Как лес восстановить по пням? Где слово, чтоб поднять умерших? Составы, стоны, суетня, Пурга да кислый хлеб промерзший.

Эти строки, пришедшие из зимы 1939—40 г., простукивали нам свои позывные во фронтовую сумятицу 1941 года…

Весной 1941 г. Борис Смоленский в третий раз попал на Север — он был призван и оказался в стройбате на берегу Белого моря. Оттуда он писал о том, как приходится ему и товарищам его вести войну с неласковой природой Беломорья, о новой своей профессии — землекопа и корчевщика. Он еще не знал, что война с фашистами, о которой он непрерывно думал с того момента, как в нее вступили бойцы интербригад в Испании, теперь придвинулась вплотную и к северным сопкам. Не знал, но чувствовал, возвращаясь к поэме о Гарсиа Лорке.

«12 часов — всю ночь работал лопатой, как заправский землекоп… К ночи снова вышел на работу. Дул резкий северный ветер, пошел сначала град, а потом снег. В поле было нестерпимо, мы работали спиной к ветру, то и дело отбегая к кострам. Часа через два меня перевели на корчевку леса. Там ветер дул слабее, но снега было больше, он не сметался ветром… Мой сосед по котелку, боец одного со мной отделения — Ярослав Смеляков. Сегодня вечером мы собираемся читать друг другу стихи и переводы…»

И хотя погибла тетрадь с записями Бориса, о которой он упоминает не раз, и уже не вернуть утраченных стихов, кое-что из его тогдашних раздумий восстанавливается по письмам.

«Прошлую ночь снова был на земляных работах. Сейчас сижу в палатке… у „буржуйки“… Здесь весь младший и частично средний комсостав назначен прямо из ребят, так, например, Смеляков — ком. взвода… Я шлепаю по глубокой грязи своими „ЧТЗ“ (марка гусеничного трактора) — так зовут наши ботинки: очень уж тяжелые. В день — три времени года: утром глубокий снег, мокрые хлопья, лес в снегу, сосны гнутся под снегом — зимний ветер; часам к двум начинается мартовское таяние снега, хмурое и стремительное; вечером — осень, беспросветная хмарь. Иногда снег лежит 2–3 дня и не тает. Холодно… Работы иногда хватает с рассвета за полночь…

… „Грохотал“ гравий, то есть бросал землю с гравием через наклонно поставленное железное сито — „грохот“… Собачий холод, но, как спасение, костер и горячая пища… Возвращаясь с корчевки в лесу, увидел лосиху. Она стояла против ветра и раздувала ноздри, а на них падал снег… Но самое ценное — кабина старого грузовика без колес. Это мой кабинет. Я тут работаю, читаю Ленина, набрасываю мысли о сценарии — в редкое свободное время…»

Это написано восьмого июня 1941 г. — до войны оставалось две недели…

Еще письмо:

«Я снова стал спокойный, вернее выдержанный… Очевидно, это качество вызывается каждый раз необходимостью. Прости, что лист грязный, еще не просох как следует. Тороплюсь».

ПРЕДОСТАВЛЕННЫЕ МАТЕРИАЛЫ:
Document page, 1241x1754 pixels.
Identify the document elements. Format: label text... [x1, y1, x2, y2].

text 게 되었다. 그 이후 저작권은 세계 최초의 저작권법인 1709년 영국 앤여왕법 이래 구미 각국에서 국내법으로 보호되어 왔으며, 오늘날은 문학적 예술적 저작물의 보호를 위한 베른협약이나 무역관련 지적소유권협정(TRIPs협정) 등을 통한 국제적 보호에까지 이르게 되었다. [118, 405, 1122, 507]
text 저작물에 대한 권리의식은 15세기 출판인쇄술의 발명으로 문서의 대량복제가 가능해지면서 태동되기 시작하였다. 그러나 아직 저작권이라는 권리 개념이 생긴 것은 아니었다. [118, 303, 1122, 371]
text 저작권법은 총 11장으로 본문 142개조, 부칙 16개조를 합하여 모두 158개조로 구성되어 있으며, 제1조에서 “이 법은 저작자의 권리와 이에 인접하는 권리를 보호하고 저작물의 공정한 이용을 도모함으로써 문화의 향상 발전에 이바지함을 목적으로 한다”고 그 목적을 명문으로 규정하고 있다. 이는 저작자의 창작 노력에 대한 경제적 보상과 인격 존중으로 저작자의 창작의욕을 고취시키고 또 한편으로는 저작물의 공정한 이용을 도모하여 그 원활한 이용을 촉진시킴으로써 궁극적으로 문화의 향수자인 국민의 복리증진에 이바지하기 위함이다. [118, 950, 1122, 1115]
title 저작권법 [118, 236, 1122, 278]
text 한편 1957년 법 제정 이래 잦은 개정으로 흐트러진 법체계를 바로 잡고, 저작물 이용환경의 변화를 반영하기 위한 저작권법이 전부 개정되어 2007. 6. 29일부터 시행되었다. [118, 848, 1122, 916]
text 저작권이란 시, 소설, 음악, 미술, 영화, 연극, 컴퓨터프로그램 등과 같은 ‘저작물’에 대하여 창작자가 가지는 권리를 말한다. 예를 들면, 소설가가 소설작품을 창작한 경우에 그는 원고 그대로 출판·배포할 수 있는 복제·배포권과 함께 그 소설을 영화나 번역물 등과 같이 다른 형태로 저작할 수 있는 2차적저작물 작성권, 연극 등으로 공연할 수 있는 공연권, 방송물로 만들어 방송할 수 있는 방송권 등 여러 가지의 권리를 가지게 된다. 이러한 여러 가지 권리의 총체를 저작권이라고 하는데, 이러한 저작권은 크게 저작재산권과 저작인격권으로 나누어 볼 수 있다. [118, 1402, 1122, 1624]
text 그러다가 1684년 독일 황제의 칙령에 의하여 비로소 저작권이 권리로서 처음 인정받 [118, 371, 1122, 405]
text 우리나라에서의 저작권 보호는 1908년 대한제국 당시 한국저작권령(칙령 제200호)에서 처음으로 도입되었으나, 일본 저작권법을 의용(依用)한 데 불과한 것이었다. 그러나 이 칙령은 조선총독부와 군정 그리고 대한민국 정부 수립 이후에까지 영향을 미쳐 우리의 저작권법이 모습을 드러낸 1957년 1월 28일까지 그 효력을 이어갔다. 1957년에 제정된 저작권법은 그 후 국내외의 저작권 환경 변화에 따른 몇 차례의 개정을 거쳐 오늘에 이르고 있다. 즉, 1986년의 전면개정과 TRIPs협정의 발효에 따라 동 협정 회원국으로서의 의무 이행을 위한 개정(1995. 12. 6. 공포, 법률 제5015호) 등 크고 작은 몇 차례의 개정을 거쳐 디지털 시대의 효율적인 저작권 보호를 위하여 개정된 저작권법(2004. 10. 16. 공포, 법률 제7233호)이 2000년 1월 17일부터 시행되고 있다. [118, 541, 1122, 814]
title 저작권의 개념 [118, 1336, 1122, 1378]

ЗАДАНИЕ 1:
Ответьте по тексту о Борисе Смоленском:
(a) Где он оказался весной 1941 года после призыва?
(b) Кто был его соседом по котелку?
(c) Что он называет своим кабинетом?
ЗАДАНИЕ 2: Выведите без изменений отрывок из текста о Борисе Смоленском: начните со слов «Как лес восстановить» и остановитесь после слов «о Гарсиа Лорке.».
ЗАДАНИЕ 3: Допишите следующую часть текста о Борисе Смоленском, начиная после его последней фразы.

ОТВЕТ К ЗАДАНИЮ 1:
(a) В стройбате на берегу Белого моря.
(b) Ярослав Смеляков, боец одного с ним отделения.
(c) Кабину старого грузовика без колес.

ОТВЕТ К ЗАДАНИЮ 2:
Как лес восстановить по пням? Где слово, чтоб поднять умерших? Составы, стоны, суетня, Пурга да кислый хлеб промерзший.

Эти строки, пришедшие из зимы 1939—40 г., простукивали нам свои позывные во фронтовую сумятицу 1941 года…

Весной 1941 г. Борис Смоленский в третий раз попал на Север — он был призван и оказался в стройбате на берегу Белого моря. Оттуда он писал о том, как приходится ему и товарищам его вести войну с неласковой природой Беломорья, о новой своей профессии — землекопа и корчевщика. Он еще не знал, что война с фашистами, о которой он непрерывно думал с того момента, как в нее вступили бойцы интербригад в Испании, теперь придвинулась вплотную и к северным сопкам. Не знал, но чувствовал, возвращаясь к поэме о Гарсиа Лорке.

ОТВЕТ К ЗАДАНИЮ 3:
«Ручка для меня стала символом профессии, которую я с таким трудом отстаивал внутри себя… То, что я пишу синими чернилами на белой бумаге, то, что любая мысль может быть написанной на бумаге, то, что вообще мысль, моя свобода — осталась такой же, — все это занимает меня и наполняет былой уверенностью. Итак — вперед, вперед!»

И вот до войны оставалась уже неделя:

«У меня в голове растут новые замыслы, перед которыми все, что было раньше, бледнеет… Только б не сорваться».

А накануне войны, вечером 21 июня, в первый свободный от работы день, он пишет в письме: 

«В ушах у меня все время звучит музыка, истосковался по стихам!»

Началась война, еще более напряженным становится темп работы в батальоне, каждый день проходит в ожидании отправки на передовую.

Много позже о той поре рассказывал Смеляков:

«Борис мне казался иногда упавшим с Луны, он даже и на марше наборматывал стихи. Когда не удавалось долго ни поесть, ни попить и мы зарастали густой щетиной, он заскорузлыми пальцами вытаскивал свою тетрадку и что-то кропал…»

А Борис в это время писал с тревогой о том, что Смеляков теперь вот не такой общительный, как бывало, — видимо, одолевала его усталость, и, понимая еще тогда размах таланта Смелякова, он не на шутку тревожился за его судьбу.

Погибли записки Смоленского, но сохранились в письмах описания северного лета, осени, удивительно точно написанные пейзажи, часы затишья и тревог — все чаще прилетали гитлеровские самолеты.

И через все — упорное стремление к поэтической работе и заготовки прозы.

«Пишу поэму о Гарсиа Лорке, это и есть поэма о нас, о наших судьбах, нашей любви… Эпиграфом я взял слова Пассионарии: „Лучше умереть стоя, чем жить на коленях“. Словом, в эти дни и ночи это не фраза, а программа действия. Кажется, я скоро буду иметь возможность начать действовать. А пока пишу. Прервала воздушная тревога. Самолеты немцев покружились в высоте и ушли к морю от огня зениток — только и всего.

…В следующем письме пришлю стихи — наброски поэмы и почти готовый перевод из Руставели — „Штурм Каджети“, помнишь, я читал начало. Да за время ночных дежурств крепко подредактировал Лорку. Но писать все-таки трудно, очень трудно…»

И как всегда, мысль Бориса обращается к друзьям: «Слуцкий на фронте, Дезька (Давид Самойлов — Л. Р.), остальные почти все в ополчении…»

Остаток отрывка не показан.